-- Problems and tasks --
(a) In the passage about the Snickartorp cottage, in what year was the building moved to Skansen?
(b) Count the lines in the entries that contain the word "Hizmetleri" and reply with the number only.

-- Selected passage --
There is a room for each family on either side of the common hall in which each of the families had a larder. The house was also provided with woodsheds and a privy, a cellar store and a garden with a potato patch. Both dwellings are pretty similar with iron ranges and bread ovens.

The last labourer in Snickartorp was Erik Wilhelm Carlsson. He moved into the left dwelling with his wife, Kristina Charlotta, in 1874 and the family remained there for fifty years. Their grandchild Greta gave a detailed description of their home and this formed the basis of the furnishings when the building was moved to Skansen in 1968.
Against the left-hand wall there is a brown-painted dresser which was used for storing crockery, saucepans and cutlery. In front of the window is the sofa. On the end wall is the desk which belonged to the man and which housed his clothing, glasses and bottle of spirits. By the window in the end wall is the chest of drawers
in which the woman of the house kept her clothes and the household linen.

Plants line the window sill, among them geraniums and busy Lizzies. Placed by the wall to the right is the bed which has been made up with bolsters, pillows and covers. The iron stove was the only source of heating and socks and clothes were hung up to dry on top of the pans.
The dwelling on the other side of the hall shows how a poorer family with more children lived about 1920.

-- Provided data --
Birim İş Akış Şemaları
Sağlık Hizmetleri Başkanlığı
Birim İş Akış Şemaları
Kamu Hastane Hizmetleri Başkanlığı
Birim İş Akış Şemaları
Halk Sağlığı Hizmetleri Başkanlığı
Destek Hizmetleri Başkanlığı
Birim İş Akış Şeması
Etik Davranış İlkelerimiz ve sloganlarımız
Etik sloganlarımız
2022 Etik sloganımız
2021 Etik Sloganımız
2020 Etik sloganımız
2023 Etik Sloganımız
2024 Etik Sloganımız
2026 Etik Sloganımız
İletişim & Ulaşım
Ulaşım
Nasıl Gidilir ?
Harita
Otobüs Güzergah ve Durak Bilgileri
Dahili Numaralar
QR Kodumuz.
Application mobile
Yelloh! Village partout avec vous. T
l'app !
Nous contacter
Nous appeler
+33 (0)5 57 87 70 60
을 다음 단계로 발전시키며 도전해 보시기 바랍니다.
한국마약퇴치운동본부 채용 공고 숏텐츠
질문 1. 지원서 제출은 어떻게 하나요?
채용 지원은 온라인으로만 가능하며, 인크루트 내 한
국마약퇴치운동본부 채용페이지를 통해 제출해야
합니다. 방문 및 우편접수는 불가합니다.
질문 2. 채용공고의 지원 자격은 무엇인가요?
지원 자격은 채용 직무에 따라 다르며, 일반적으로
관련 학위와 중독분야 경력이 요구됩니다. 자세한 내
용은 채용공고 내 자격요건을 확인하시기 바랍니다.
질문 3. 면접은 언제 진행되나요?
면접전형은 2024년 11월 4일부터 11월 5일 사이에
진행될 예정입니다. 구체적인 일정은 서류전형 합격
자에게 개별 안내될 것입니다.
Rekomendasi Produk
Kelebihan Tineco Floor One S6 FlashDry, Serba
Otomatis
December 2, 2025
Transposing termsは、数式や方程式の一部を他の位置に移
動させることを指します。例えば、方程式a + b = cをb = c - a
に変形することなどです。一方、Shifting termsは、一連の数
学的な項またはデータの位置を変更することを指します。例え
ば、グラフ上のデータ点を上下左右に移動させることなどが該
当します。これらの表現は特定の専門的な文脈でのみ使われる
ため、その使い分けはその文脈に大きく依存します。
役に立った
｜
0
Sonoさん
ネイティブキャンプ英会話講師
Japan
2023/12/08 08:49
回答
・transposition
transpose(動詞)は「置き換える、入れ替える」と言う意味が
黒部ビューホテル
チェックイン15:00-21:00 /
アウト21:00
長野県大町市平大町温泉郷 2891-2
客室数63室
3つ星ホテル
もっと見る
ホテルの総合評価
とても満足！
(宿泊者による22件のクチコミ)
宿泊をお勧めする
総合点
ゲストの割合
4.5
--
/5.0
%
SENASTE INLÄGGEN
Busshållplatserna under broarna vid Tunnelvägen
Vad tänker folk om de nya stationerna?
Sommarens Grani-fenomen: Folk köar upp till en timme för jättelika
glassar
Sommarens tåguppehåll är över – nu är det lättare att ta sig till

-- Solutions to the tasks --
(a) 1968

(b) 4